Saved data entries
────────────────
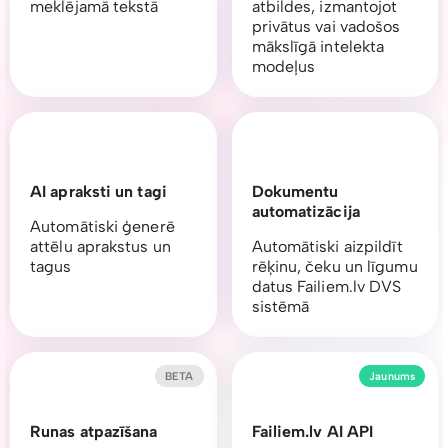
meklējamā tekstā
atbildes, izmantojot
privātus vai vadošos
mākslīgā intelekta
modeļus
AI apraksti un tagi
Dokumentu
automatizācija
Automātiski ģenerē
attēlu aprakstus un
Automātiski aizpildīt
tagus
rēķinu, čeku un līgumu
datus Failiem.lv DVS
sistēmā
BETA
Jaunums
Runas atpazīšana
Failiem.lv AI API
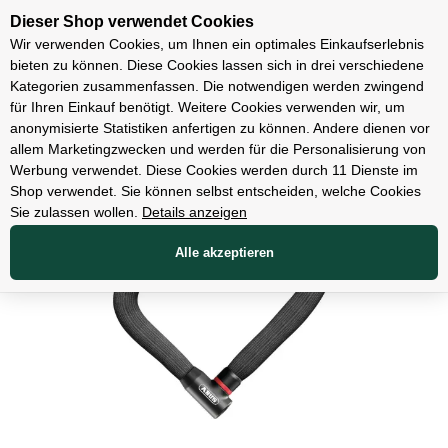
Unsere Filialen
Dieser Shop verwendet Cookies
Wir verwenden Cookies, um Ihnen ein optimales Einkaufserlebnis
bieten zu können. Diese Cookies lassen sich in drei verschiedene
Kategorien zusammenfassen. Die notwendigen werden zwingend
für Ihren Einkauf benötigt. Weitere Cookies verwenden wir, um
Zubehör
anonymisierte Statistiken anfertigen zu können. Andere dienen vor
allem Marketingzwecken und werden für die Personalisierung von
Werbung verwendet. Diese Cookies werden durch 11 Dienste im
Shop verwendet. Sie können selbst entscheiden, welche Cookies
Sie zulassen wollen.
Details anzeigen
Alle akzeptieren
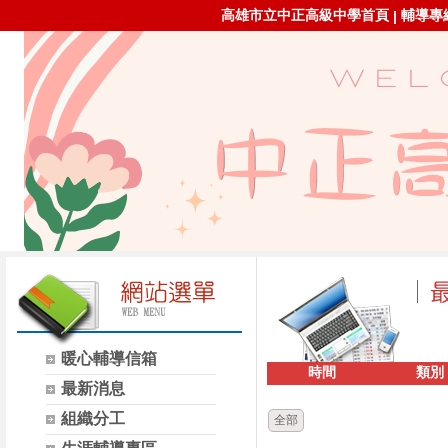
高雄市立中正高級中學首頁
輔導專線：
|
暖心輔導信箱
時間
類別
最新消息
組織分工
全部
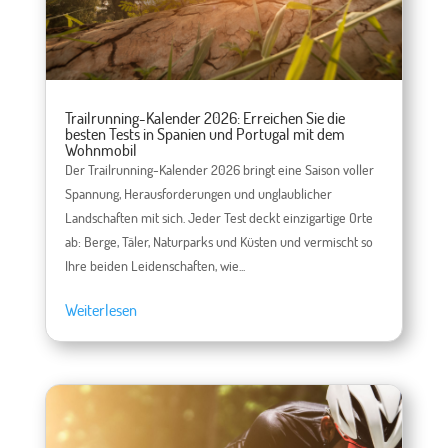
Trailrunning-Kalender 2026: Erreichen Sie die
besten Tests in Spanien und Portugal mit dem
Wohnmobil
Der Trailrunning-Kalender 2026 bringt eine Saison voller
Spannung, Herausforderungen und unglaublicher
Landschaften mit sich. Jeder Test deckt einzigartige Orte
ab: Berge, Täler, Naturparks und Küsten und vermischt so
Ihre beiden Leidenschaften, wie...
Weiterlesen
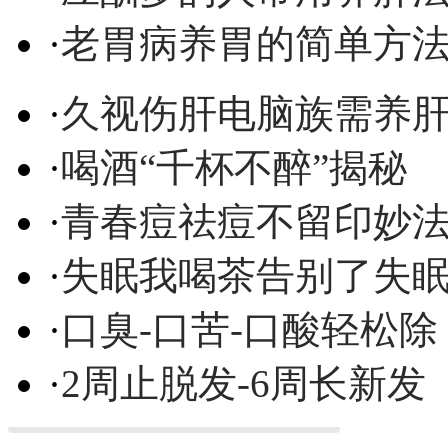
·
老胃病养胃的简单方
·
久视伤肝电脑族需养
·
喝酒“千杯不醉”揭秘
·
青春痘祛痘不留印妙
·
失眠我喝茶告别了失
·
口臭-口苦-口酸轻松除
·
2周止脱发-6周长新发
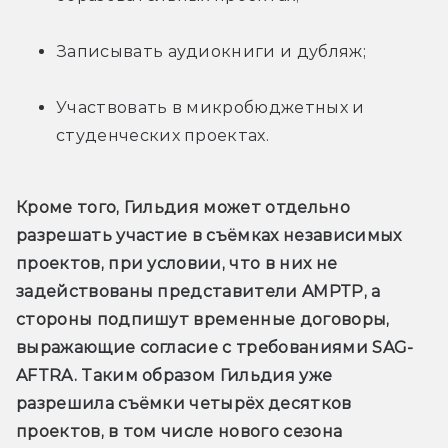
Записывать аудиокниги и дубляж;
Участвовать в микробюджетных и 
студенческих проектах.
Кроме того, Гильдия может отдельно 
разрешать участие в съёмках независимых 
проектов, при условии, что в них не 
задействованы представители AMPTP, а 
стороны подпишут временные договоры, 
выражающие согласие с требованиями SAG-
AFTRA. Таким образом Гильдия уже 
разрешила съёмки четырёх десятков 
проектов, в том числе нового сезона 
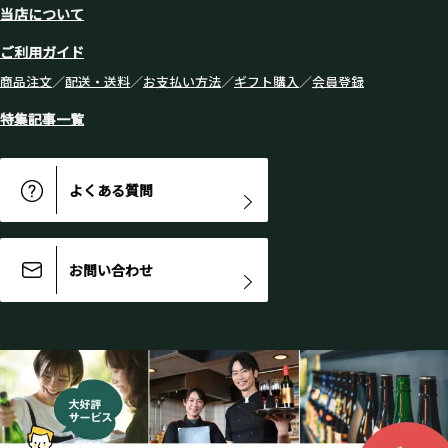
当店について
ご利用ガイド
商品注文
／
配送・送料
／
お支払い方法
／
ギフト購入
／
会員登録
特集記事一覧
よくある質問
お問い合わせ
────────────────
Copy out the text of every record above word for word, leaving out the pictures.

meklējamā tekstā
atbildes, izmantojot
privātus vai vadošos
mākslīgā intelekta
modeļus
AI apraksti un tagi
Dokumentu
automatizācija
Automātiski ģenerē
attēlu aprakstus un
Automātiski aizpildīt
tagus
rēķinu, čeku un līgumu
datus Failiem.lv DVS
sistēmā
BETA
Jaunums
Runas atpazīšana
Failiem.lv AI API
Unsere Filialen
Dieser Shop verwendet Cookies
Wir verwenden Cookies, um Ihnen ein optimales Einkaufserlebnis
bieten zu können. Diese Cookies lassen sich in drei verschiedene
Kategorien zusammenfassen. Die notwendigen werden zwingend
für Ihren Einkauf benötigt. Weitere Cookies verwenden wir, um
Zubehör
anonymisierte Statistiken anfertigen zu können. Andere dienen vor
allem Marketingzwecken und werden für die Personalisierung von
Werbung verwendet. Diese Cookies werden durch 11 Dienste im
Shop verwendet. Sie können selbst entscheiden, welche Cookies
Sie zulassen wollen.
Details anzeigen
Alle akzeptieren
高雄市立中正高級中學首頁
輔導專線：
|
暖心輔導信箱
時間
類別
最新消息
組織分工
全部
Trailrunning-Kalender 2026: Erreichen Sie die
besten Tests in Spanien und Portugal mit dem
Wohnmobil
Der Trailrunning-Kalender 2026 bringt eine Saison voller
Spannung, Herausforderungen und unglaublicher
Landschaften mit sich. Jeder Test deckt einzigartige Orte
ab: Berge, Täler, Naturparks und Küsten und vermischt so
Ihre beiden Leidenschaften, wie...
Weiterlesen
·
老胃病养胃的简单方
·
久视伤肝电脑族需养
·
喝酒“千杯不醉”揭秘
·
青春痘祛痘不留印妙
·
失眠我喝茶告别了失
·
口臭-口苦-口酸轻松除
·
2周止脱发-6周长新发
Записывать аудиокниги и дубляж;
Участвовать в микробюджетных и 
студенческих проектах.
Кроме того, Гильдия может отдельно 
разрешать участие в съёмках независимых 
проектов, при условии, что в них не 
задействованы представители AMPTP, а 
стороны подпишут временные договоры, 
выражающие согласие с требованиями SAG-
AFTRA. Таким образом Гильдия уже 
разрешила съёмки четырёх десятков 
проектов, в том числе нового сезона 
当店について
ご利用ガイド
商品注文
／
配送・送料
／
お支払い方法
／
ギフト購入
／
会員登録
特集記事一覧
よくある質問
お問い合わせ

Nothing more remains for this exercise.